PROBLEM SET
1) In the comics column excerpt, what year did Bill Watterson retire his famous newspaper strip?
2) For each statement, say whether it agrees with the comics column excerpt and quote the deciding words: (a) The column is written every Wednesday. (b) Watterson appeared in five of last week's Pearls Before Swine strips. (c) Watterson gave an interview to mental_floss in October.
3) Carry the comics column excerpt on from its final sentence.
---------- TEXT EXCERPT
Every Wednesday, I write about the most interesting new comics hitting comic shops, bookstores, digital, Kickstarter, and the web. Feel free to comment below if there's a comic you've read recently that you want to talk about or an upcoming comic that you'd like me to consider highlighting.

1. Pearls Before Swine

By Stephan Pastis with Bill Watterson(!!)
GoComics

Yes, that really was Bill Watterson drawing last week’s Pearls Before Swine.

By now, even if you don’t follow comics news, you’ve probably heard about Calvin & Hobbes creator Bill Watterson’s surprise return to the page. You probably also know that the extremely private Watterson has been pretty much a recluse since retiring his famous newspaper strip in 1995. He famously opened up by giving an interview to us here at mental_floss this past October. But now, this surprise appearance in three of last week’s strips in Stephan Pastis' Pearls Before Swine was something many people at first just couldn’t believe.
--------------------
---------- DATA LISTING
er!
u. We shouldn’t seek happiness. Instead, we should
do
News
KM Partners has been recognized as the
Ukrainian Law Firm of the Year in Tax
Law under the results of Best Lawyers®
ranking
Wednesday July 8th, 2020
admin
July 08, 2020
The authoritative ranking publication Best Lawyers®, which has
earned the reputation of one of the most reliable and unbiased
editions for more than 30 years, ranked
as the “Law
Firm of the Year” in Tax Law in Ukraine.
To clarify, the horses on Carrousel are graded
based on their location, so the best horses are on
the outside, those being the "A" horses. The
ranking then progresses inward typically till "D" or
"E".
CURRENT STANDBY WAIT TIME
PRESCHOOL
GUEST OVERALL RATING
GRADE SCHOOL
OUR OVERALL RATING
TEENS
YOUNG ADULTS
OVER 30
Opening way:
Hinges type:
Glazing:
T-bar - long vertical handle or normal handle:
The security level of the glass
--------------------
---------- DATA LISTING
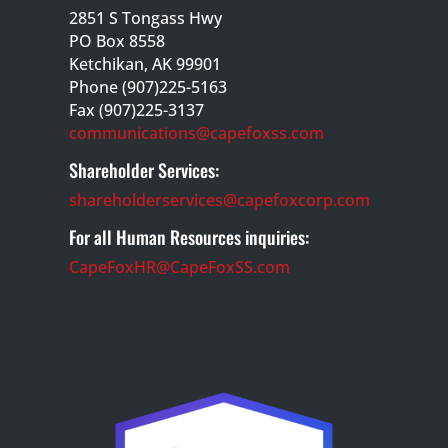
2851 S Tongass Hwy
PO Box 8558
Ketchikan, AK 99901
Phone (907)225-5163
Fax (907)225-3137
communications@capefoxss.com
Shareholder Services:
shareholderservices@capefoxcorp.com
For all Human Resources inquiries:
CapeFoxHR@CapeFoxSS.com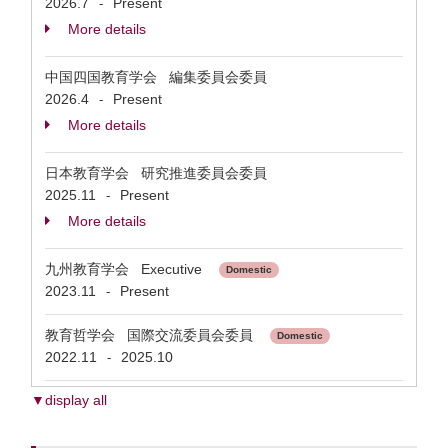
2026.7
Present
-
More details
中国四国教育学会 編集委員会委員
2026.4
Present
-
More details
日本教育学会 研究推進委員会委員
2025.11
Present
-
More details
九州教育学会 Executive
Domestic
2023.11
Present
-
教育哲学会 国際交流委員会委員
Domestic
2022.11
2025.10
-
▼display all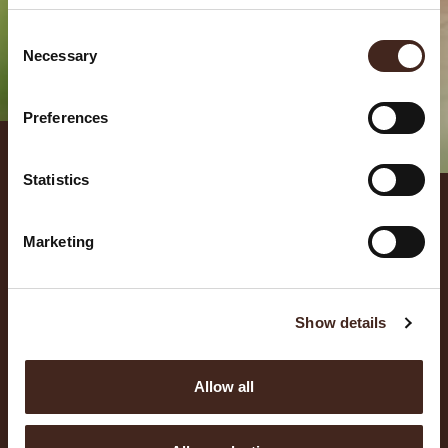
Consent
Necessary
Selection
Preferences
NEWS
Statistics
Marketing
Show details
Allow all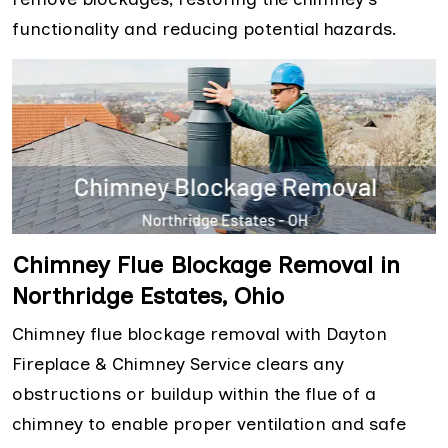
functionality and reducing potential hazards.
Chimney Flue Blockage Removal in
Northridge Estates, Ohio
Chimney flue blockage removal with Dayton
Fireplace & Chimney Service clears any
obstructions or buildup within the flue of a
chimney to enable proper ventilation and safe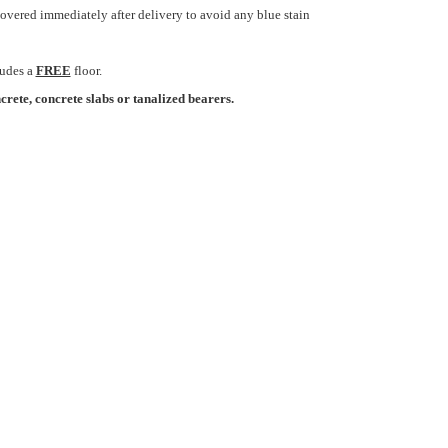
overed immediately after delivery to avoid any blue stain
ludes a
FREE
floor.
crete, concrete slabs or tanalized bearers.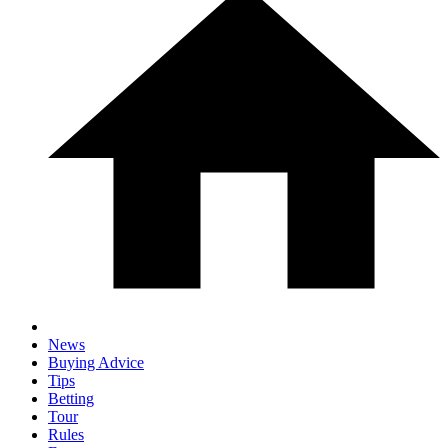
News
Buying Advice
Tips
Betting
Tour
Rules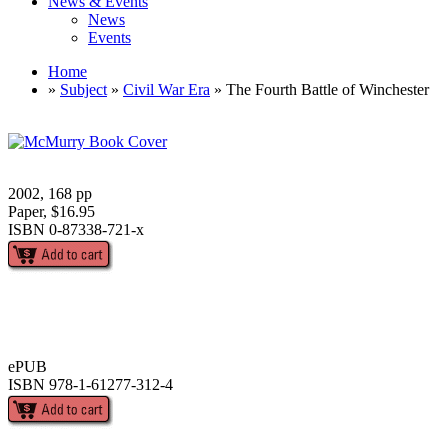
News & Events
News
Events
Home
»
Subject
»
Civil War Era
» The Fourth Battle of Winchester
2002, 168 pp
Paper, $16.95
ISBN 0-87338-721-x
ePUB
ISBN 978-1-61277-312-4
--------------------
RESPONSES TO THE EXERCISE
1) 1995

2)
(a) Yes: "Every Wednesday, I write about the most interesting new comics"
(b) No: "this surprise appearance in three of last week’s strips"
(c) Yes: "giving an interview to us here at mental_floss this past October"

3)
Pastis humorously lays out exactly how this all happened over on his blog, which includes the sequence of strips that he and Watterson collaborated on as well as the strips that set it all up. He had given everyone fair warning early last week, announcing on Twitter that he had a ‘mind-blowing’ surprise in store for readers of his syndicated newspaper strip. But when the strips appeared, online discussion was divided about whether or not this could truly be Watterson. Some people compared and contrasted the mystery artist’s drawing style to Watterson’s in hopes of coming to a definitive conclusion. Once the three strips were completed, Watterson gave Pastis the go-ahead to reveal the truth.

The original art from these strips will be displayed at HeroesCon in Charlotte next week and will eventually be auctioned off to benefit the Michael J. Fox Foundation for Parkinson’s Research.

What's next for Watterson? He’ll be drawing the poster for the 2015 Angoulême comics festival.

Read the now-famous Pearls Before Swine strips and Pastis' explanation of how this came about.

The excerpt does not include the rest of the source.